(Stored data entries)

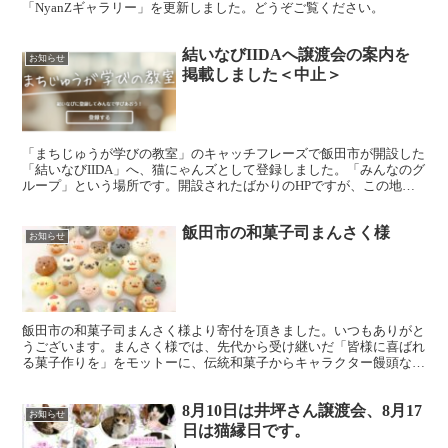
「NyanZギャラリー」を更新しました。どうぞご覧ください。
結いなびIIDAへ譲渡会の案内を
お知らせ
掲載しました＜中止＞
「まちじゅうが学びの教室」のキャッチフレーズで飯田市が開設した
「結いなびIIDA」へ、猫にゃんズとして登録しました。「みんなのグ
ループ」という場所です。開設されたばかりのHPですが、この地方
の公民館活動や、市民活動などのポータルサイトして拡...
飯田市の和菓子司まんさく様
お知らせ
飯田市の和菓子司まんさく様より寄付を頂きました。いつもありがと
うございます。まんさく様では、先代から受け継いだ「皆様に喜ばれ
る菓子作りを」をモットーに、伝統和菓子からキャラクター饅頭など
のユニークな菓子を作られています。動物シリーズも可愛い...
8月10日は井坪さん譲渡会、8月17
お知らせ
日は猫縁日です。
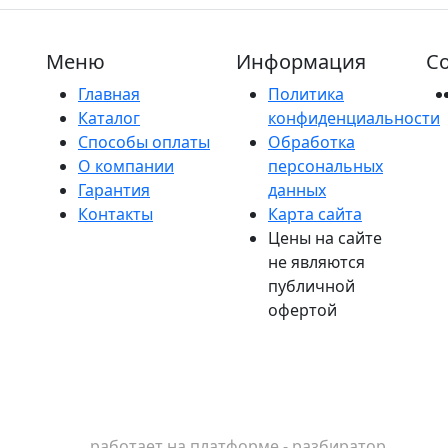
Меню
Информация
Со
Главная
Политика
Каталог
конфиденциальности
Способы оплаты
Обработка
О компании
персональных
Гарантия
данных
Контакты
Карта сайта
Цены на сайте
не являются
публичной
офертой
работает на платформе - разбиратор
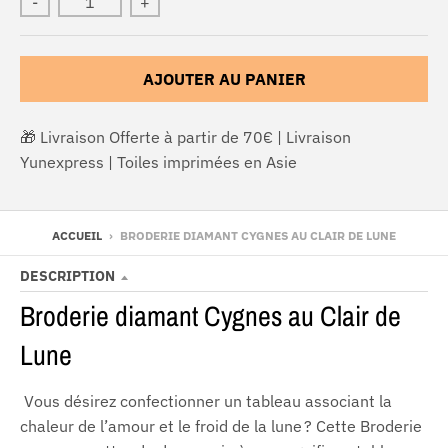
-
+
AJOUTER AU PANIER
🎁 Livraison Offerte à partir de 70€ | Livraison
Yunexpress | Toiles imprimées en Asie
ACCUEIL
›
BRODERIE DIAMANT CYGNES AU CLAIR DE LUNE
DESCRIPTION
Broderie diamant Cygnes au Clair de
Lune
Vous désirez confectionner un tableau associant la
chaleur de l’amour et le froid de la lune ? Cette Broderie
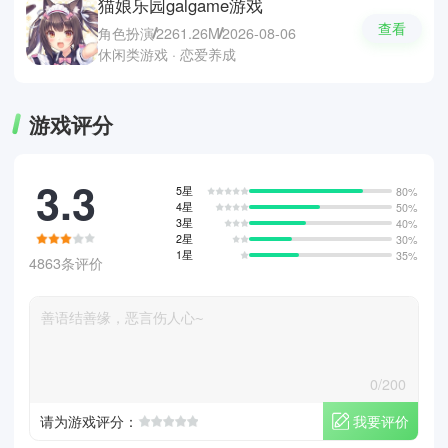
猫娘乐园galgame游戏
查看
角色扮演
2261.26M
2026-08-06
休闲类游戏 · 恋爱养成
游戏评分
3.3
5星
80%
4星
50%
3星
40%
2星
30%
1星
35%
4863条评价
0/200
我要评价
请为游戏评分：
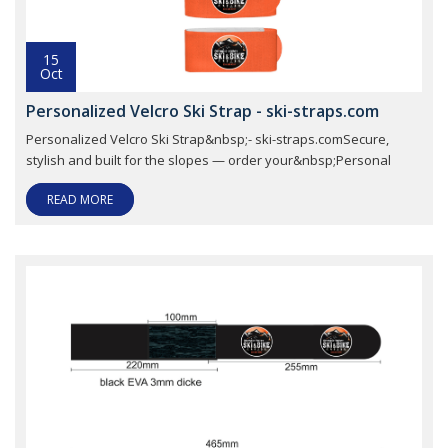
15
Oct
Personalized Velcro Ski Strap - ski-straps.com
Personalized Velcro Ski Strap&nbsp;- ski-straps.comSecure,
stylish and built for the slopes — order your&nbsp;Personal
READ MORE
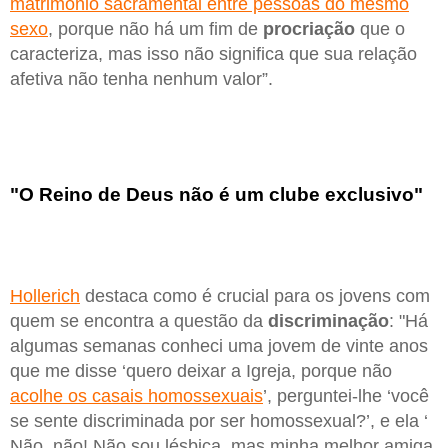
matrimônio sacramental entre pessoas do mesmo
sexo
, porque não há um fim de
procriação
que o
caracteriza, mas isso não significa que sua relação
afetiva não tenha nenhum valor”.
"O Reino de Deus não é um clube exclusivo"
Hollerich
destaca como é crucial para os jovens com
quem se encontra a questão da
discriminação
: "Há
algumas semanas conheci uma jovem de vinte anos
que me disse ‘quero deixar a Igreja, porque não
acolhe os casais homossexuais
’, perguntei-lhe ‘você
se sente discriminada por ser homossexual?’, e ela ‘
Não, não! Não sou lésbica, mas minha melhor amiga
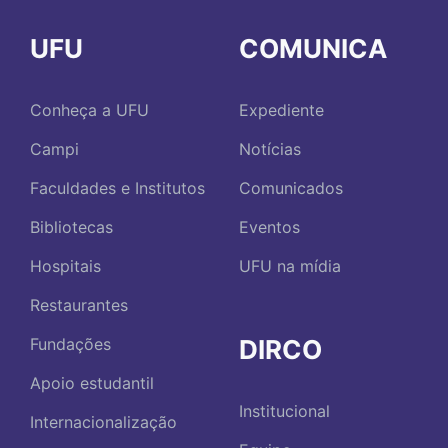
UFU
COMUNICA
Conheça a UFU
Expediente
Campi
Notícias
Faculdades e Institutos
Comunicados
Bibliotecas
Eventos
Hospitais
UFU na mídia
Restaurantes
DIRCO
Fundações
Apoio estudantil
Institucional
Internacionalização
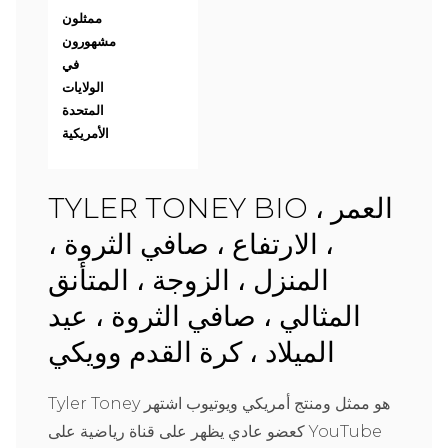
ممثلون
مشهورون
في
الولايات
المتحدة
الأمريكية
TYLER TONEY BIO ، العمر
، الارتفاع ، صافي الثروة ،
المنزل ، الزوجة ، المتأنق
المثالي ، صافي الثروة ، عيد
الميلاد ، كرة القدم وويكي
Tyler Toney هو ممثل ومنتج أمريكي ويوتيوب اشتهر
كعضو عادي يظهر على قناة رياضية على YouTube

TASK DIRECTIONS: Reproduce every line of the records above word for word, omitting the picture markers.

ANSWER FOR THE TASK:
「NyanZギャラリー」を更新しました。どうぞご覧ください。
結いなびIIDAへ譲渡会の案内を
お知らせ
掲載しました＜中止＞
「まちじゅうが学びの教室」のキャッチフレーズで飯田市が開設した
「結いなびIIDA」へ、猫にゃんズとして登録しました。「みんなのグ
ループ」という場所です。開設されたばかりのHPですが、この地方
の公民館活動や、市民活動などのポータルサイトして拡...
飯田市の和菓子司まんさく様
お知らせ
飯田市の和菓子司まんさく様より寄付を頂きました。いつもありがと
うございます。まんさく様では、先代から受け継いだ「皆様に喜ばれ
る菓子作りを」をモットーに、伝統和菓子からキャラクター饅頭など
のユニークな菓子を作られています。動物シリーズも可愛い...
8月10日は井坪さん譲渡会、8月17
お知らせ
日は猫縁日です。
Меню
Информация
Со
Главная
Политика
Каталог
конфиденциальности
Способы оплаты
Обработка
О компании
персональных
Гарантия
данных
Контакты
Карта сайта
Цены на сайте
не являются
публичной
офертой
работает на платформе - разбиратор
-
+
AJOUTER AU PANIER
🎁 Livraison Offerte à partir de 70€ | Livraison
Yunexpress | Toiles imprimées en Asie
ACCUEIL
›
BRODERIE DIAMANT CYGNES AU CLAIR DE LUNE
DESCRIPTION
Broderie diamant Cygnes au Clair de
Lune
Vous désirez confectionner un tableau associant la
chaleur de l’amour et le froid de la lune ? Cette Broderie
猫娘乐园galgame游戏
查看
角色扮演
2261.26M
2026-08-06
休闲类游戏 · 恋爱养成
游戏评分
3.3
5星
80%
4星
50%
3星
40%
2星
30%
1星
35%
4863条评价
0/200
我要评价
请为游戏评分：
15
Oct
Personalized Velcro Ski Strap - ski-straps.com
Personalized Velcro Ski Strap&nbsp;- ski-straps.comSecure,
stylish and built for the slopes — order your&nbsp;Personal
READ MORE
matrimônio sacramental entre pessoas do mesmo
sexo
, porque não há um fim de
procriação
que o
caracteriza, mas isso não significa que sua relação
afetiva não tenha nenhum valor”.
"O Reino de Deus não é um clube exclusivo"
Hollerich
destaca como é crucial para os jovens com
quem se encontra a questão da
discriminação
: "Há
algumas semanas conheci uma jovem de vinte anos
que me disse ‘quero deixar a Igreja, porque não
acolhe os casais homossexuais
’, perguntei-lhe ‘você
se sente discriminada por ser homossexual?’, e ela ‘
Não, não! Não sou lésbica, mas minha melhor amiga
UFU
COMUNICA
Conheça a UFU
Expediente
Campi
Notícias
Faculdades e Institutos
Comunicados
Bibliotecas
Eventos
Hospitais
UFU na mídia
Restaurantes
DIRCO
Fundações
Apoio estudantil
Institucional
Internacionalização
ممثلون
مشهورون
في
الولايات
المتحدة
الأمريكية
TYLER TONEY BIO ، العمر
، الارتفاع ، صافي الثروة ،
المنزل ، الزوجة ، المتأنق
المثالي ، صافي الثروة ، عيد
الميلاد ، كرة القدم وويكي
Tyler Toney هو ممثل ومنتج أمريكي ويوتيوب اشتهر
كعضو عادي يظهر على قناة رياضية على YouTube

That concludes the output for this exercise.